What is needed:
Pick out every line of the entries below where "APERTURE" occurs, and copy those lines.

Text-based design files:
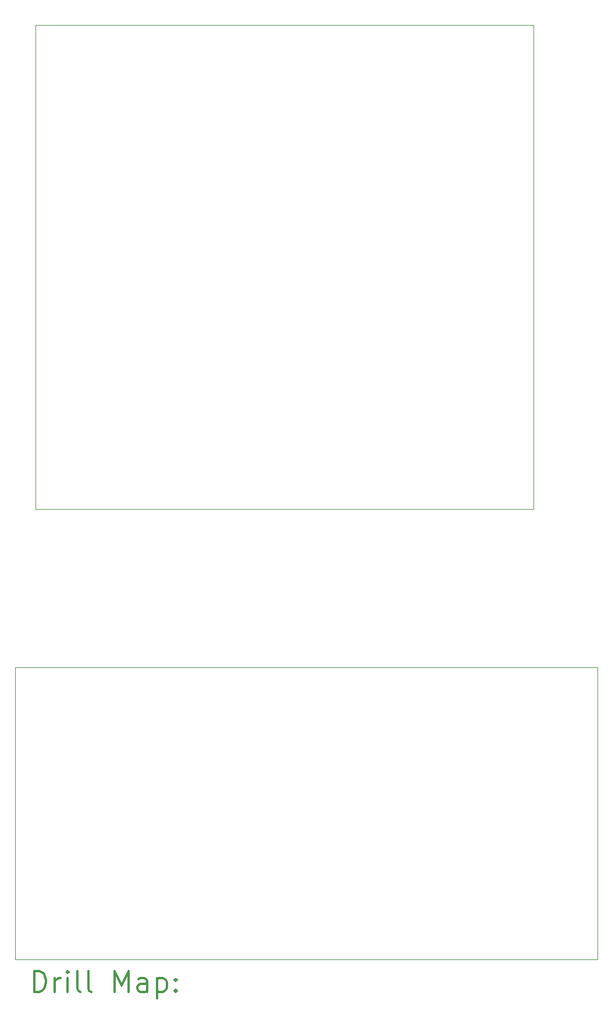
<source format=gbr>
%FSLAX45Y45*%
G04 Gerber Fmt 4.5, Leading zero omitted, Abs format (unit mm)*
G04 Created by KiCad (PCBNEW 5.1.5-1.fc30) date 2021-07-16 22:34:40*
%MOMM*%
%LPD*%
G04 APERTURE LIST*
%TA.AperFunction,Profile*%
%ADD10C,0.100000*%
%TD*%
%ADD11C,0.200000*%
%ADD12C,0.300000*%
G04 APERTURE END LIST*
D10*
X12100000Y-11150000D02*
X12100000Y-15400000D01*
X3625000Y-11150000D02*
X12100000Y-11150000D01*
X3625000Y-15400000D02*
X3625000Y-11150000D01*
X12100000Y-15400000D02*
X3625000Y-15400000D01*
X11175000Y-1800000D02*
X11175000Y-8850000D01*
X3925000Y-1800000D02*
X11175000Y-1800000D01*
X3925000Y-8850000D02*
X3925000Y-1800000D01*
X11175000Y-8850000D02*
X3925000Y-8850000D01*
D11*
D12*
X3906428Y-15870714D02*
X3906428Y-15570714D01*
X3977857Y-15570714D01*
X4020714Y-15585000D01*
X4049286Y-15613571D01*
X4063571Y-15642143D01*
X4077857Y-15699286D01*
X4077857Y-15742143D01*
X4063571Y-15799286D01*
X4049286Y-15827857D01*
X4020714Y-15856429D01*
X3977857Y-15870714D01*
X3906428Y-15870714D01*
X4206428Y-15870714D02*
X4206428Y-15670714D01*
X4206428Y-15727857D02*
X4220714Y-15699286D01*
X4235000Y-15685000D01*
X4263571Y-15670714D01*
X4292143Y-15670714D01*
X4392143Y-15870714D02*
X4392143Y-15670714D01*
X4392143Y-15570714D02*
X4377857Y-15585000D01*
X4392143Y-15599286D01*
X4406428Y-15585000D01*
X4392143Y-15570714D01*
X4392143Y-15599286D01*
X4577857Y-15870714D02*
X4549286Y-15856429D01*
X4535000Y-15827857D01*
X4535000Y-15570714D01*
X4735000Y-15870714D02*
X4706428Y-15856429D01*
X4692143Y-15827857D01*
X4692143Y-15570714D01*
X5077857Y-15870714D02*
X5077857Y-15570714D01*
X5177857Y-15785000D01*
X5277857Y-15570714D01*
X5277857Y-15870714D01*
X5549286Y-15870714D02*
X5549286Y-15713571D01*
X5535000Y-15685000D01*
X5506428Y-15670714D01*
X5449286Y-15670714D01*
X5420714Y-15685000D01*
X5549286Y-15856429D02*
X5520714Y-15870714D01*
X5449286Y-15870714D01*
X5420714Y-15856429D01*
X5406428Y-15827857D01*
X5406428Y-15799286D01*
X5420714Y-15770714D01*
X5449286Y-15756429D01*
X5520714Y-15756429D01*
X5549286Y-15742143D01*
X5692143Y-15670714D02*
X5692143Y-15970714D01*
X5692143Y-15685000D02*
X5720714Y-15670714D01*
X5777857Y-15670714D01*
X5806428Y-15685000D01*
X5820714Y-15699286D01*
X5835000Y-15727857D01*
X5835000Y-15813571D01*
X5820714Y-15842143D01*
X5806428Y-15856429D01*
X5777857Y-15870714D01*
X5720714Y-15870714D01*
X5692143Y-15856429D01*
X5963571Y-15842143D02*
X5977857Y-15856429D01*
X5963571Y-15870714D01*
X5949286Y-15856429D01*
X5963571Y-15842143D01*
X5963571Y-15870714D01*
X5963571Y-15685000D02*
X5977857Y-15699286D01*
X5963571Y-15713571D01*
X5949286Y-15699286D01*
X5963571Y-15685000D01*
X5963571Y-15713571D01*
M02*

</source>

Exercise result:
G04 APERTURE LIST*
G04 APERTURE END LIST*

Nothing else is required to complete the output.